The growth of Amazon's logistics network has brought thousands of jobs to hard-hit areas that bear high unemployment. Even President Barack Obama praised Amazon recently as a job creator, choosing to deliver a July speech on rejuvenating the U.S. economy at the retailer's Chattanooga, Tenn., distribution facility. At the time, the retailer announced the addition of 5,000 new jobs at its warehouses.

But many of the jobs found in Amazon facilities are unstable and low-paying. A 2011 investigation by Morning Call reporter Spencer Soper found many temp workers in a Pennsylvania Amazon facility were led on by the hope of someday landing a full-time, permanent gig with the retailer, only to be let go once the busy season ended or supervisors decided they weren't meeting production goals. Many others ended up injured or overworked.
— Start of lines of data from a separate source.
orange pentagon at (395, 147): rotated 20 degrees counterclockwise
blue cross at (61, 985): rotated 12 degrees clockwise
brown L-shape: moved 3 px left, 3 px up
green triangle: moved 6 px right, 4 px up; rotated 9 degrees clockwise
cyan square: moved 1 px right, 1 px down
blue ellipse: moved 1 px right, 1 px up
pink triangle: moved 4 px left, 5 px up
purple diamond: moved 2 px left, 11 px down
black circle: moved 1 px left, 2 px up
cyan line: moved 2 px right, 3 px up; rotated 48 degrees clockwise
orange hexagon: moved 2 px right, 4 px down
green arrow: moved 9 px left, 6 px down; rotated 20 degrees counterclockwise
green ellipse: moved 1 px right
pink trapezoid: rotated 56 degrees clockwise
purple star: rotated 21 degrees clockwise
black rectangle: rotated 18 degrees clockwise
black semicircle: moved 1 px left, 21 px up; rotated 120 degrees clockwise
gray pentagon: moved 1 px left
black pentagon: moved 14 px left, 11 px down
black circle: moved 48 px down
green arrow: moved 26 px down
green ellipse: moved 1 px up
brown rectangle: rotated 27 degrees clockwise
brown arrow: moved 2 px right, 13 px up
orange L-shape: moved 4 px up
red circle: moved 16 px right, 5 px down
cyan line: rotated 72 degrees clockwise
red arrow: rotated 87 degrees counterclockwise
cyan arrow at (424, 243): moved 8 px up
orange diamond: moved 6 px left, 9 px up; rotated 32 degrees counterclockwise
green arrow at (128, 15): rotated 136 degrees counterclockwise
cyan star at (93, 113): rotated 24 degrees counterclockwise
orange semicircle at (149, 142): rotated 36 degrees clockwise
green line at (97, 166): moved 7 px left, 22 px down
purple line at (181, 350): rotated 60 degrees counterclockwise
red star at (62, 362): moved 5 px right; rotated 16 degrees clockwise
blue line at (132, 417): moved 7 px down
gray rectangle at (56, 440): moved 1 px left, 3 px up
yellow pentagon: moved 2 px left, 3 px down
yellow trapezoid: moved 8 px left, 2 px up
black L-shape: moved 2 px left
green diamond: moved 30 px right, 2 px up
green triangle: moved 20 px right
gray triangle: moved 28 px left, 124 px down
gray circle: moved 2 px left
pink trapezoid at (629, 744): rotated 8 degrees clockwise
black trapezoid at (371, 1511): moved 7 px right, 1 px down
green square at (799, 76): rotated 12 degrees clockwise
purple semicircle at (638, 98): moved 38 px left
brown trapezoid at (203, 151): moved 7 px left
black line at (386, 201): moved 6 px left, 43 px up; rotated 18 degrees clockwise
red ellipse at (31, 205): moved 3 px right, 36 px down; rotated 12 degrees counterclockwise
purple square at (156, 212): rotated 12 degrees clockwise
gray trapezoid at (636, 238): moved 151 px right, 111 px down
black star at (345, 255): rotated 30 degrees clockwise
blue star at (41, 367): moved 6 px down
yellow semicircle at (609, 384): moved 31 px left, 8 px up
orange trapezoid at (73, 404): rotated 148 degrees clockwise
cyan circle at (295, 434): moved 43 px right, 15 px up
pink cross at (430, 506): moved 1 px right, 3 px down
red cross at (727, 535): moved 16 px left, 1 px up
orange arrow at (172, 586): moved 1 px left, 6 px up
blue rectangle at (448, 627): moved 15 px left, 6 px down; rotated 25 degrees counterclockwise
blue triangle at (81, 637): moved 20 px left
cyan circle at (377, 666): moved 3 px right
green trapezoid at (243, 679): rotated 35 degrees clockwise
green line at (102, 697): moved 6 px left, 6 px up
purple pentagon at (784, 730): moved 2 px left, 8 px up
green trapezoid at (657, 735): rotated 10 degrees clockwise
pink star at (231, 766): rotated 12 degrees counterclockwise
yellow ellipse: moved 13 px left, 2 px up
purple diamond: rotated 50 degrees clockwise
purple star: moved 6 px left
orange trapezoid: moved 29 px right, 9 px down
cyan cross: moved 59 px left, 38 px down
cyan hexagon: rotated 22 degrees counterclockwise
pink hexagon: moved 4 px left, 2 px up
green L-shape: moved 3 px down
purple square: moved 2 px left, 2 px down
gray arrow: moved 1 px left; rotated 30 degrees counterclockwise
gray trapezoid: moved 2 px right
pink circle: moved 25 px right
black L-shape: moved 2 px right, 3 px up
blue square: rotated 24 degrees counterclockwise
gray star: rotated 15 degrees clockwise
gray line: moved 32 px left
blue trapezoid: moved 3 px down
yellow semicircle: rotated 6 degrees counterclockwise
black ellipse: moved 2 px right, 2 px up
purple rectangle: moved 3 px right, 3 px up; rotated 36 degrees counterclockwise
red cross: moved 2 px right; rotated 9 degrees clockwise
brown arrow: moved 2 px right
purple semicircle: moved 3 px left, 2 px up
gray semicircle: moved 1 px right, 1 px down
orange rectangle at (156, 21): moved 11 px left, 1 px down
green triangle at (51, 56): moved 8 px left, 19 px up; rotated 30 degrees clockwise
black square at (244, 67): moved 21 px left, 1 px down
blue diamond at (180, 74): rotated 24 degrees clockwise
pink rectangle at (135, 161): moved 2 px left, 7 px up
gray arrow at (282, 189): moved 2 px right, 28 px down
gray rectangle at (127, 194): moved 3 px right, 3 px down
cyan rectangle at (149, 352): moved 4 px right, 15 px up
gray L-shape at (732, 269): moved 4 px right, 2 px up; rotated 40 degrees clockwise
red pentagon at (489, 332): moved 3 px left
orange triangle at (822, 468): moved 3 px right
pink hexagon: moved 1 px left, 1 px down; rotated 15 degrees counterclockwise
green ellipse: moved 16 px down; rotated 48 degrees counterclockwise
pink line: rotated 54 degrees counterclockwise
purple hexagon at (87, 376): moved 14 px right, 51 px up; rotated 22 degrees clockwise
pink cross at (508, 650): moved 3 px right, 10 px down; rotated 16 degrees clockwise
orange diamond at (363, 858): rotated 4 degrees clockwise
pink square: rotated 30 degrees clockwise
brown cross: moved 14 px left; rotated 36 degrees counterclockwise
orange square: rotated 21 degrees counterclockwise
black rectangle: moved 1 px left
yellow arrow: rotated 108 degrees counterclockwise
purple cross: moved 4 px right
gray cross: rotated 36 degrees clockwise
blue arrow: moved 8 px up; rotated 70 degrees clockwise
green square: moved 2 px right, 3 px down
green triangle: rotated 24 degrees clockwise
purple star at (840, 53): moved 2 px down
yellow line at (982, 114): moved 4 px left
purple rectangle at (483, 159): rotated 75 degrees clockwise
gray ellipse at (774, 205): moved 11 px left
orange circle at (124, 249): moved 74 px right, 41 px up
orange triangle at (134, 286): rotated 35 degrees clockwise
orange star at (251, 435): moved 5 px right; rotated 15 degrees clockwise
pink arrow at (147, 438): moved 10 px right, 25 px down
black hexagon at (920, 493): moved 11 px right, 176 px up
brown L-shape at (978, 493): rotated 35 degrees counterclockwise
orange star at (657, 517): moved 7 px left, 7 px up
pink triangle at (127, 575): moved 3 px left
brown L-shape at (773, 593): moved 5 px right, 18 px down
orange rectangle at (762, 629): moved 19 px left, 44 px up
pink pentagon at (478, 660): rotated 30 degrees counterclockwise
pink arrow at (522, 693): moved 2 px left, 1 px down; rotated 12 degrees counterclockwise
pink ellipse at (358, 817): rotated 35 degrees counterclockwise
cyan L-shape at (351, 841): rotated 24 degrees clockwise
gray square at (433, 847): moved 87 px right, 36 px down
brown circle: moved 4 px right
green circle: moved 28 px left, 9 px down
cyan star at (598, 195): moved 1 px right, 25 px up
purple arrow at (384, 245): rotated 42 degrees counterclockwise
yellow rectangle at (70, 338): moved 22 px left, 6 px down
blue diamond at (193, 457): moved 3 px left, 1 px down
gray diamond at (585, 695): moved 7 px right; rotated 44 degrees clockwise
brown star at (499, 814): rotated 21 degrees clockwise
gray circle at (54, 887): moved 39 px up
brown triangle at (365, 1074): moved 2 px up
In May, HuffPost wrote about Jesse Busk, a former Amazon warehouse worker who's the lead plaintiff in the Nevada lawsuit. Busk was employed by Integrity Staffing Solutions, a temp firm commonly used by Amazon in its warehouses. Busk said he often waited up to 25 minutes, all of it unpaid, before he was cleared to go home at the end of his 12-hour shift.

"You're just standing there, and everyone wants to get home," the 36-year-old said. "It was not comfortable. There could be hundreds of people waiting at the end of the shift."

As for the work itself, "It was probably one of the hardest jobs that I've ever had," Busk said. "The mindset was just 'be grateful you have a job.'"

According to Garrison, his firm has been in discussions with Amazon warehouse workers "on both coasts" about filing more lawsuits.